Today, Ivanisevic is one of World No. 1 Novak Djokovic’s coaches. Last Sunday, the lefty sat in the Serbian’s box as he lifted a record-tying 20th Grand Slam trophy. But he will forever be remembered for his accomplishments — and performances — on the court.

“I think the [fans are] always going to remember me as Goran, an interesting tennis player. I could have been better, I could have been worse. They say I could have won more Grand Slams. Yeah, I agree. But I could have also not won [Wimbledon] and not been here,” Ivanisevic said. “But I think they’re going to remember that I was never boring and there was always something happening. Even I didn’t know what would happen.”

That remains the case ahead of Saturday’s induction ceremony, for which Ivanisevic admitted he will “probably be very nervous”. But through the soaring highs and devastating lows, the Croatian can now say that his legacy is set in stone in Newport.
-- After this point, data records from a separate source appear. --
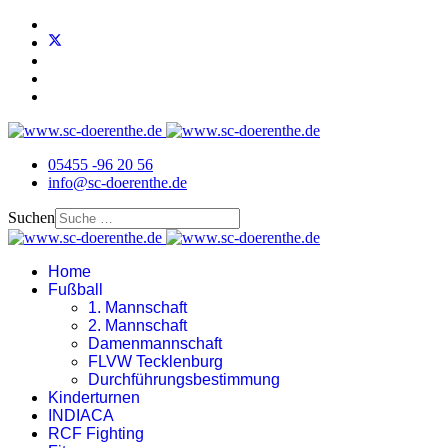
05455 -96 20 56
info@sc-doerenthe.de
Suchen
Home
Fußball
1. Mannschaft
2. Mannschaft
Damenmannschaft
FLVW Tecklenburg
Durchführungsbestimmung
Kinderturnen
INDIACA
RCF Fighting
“I’ve already changed my speech seven million times. But whatever speech [I give], there are a lot of people I’m going to thank. Because of them, I am here now,” Ivanisevic said. “After 20 years, if they still remember my final at Wimbledon, they’re always going to remember the three Gorans, one Goran, two Gorans. But they are going to remember the Goran who changed lives, who made them happy, who made them cry and really entertained them.”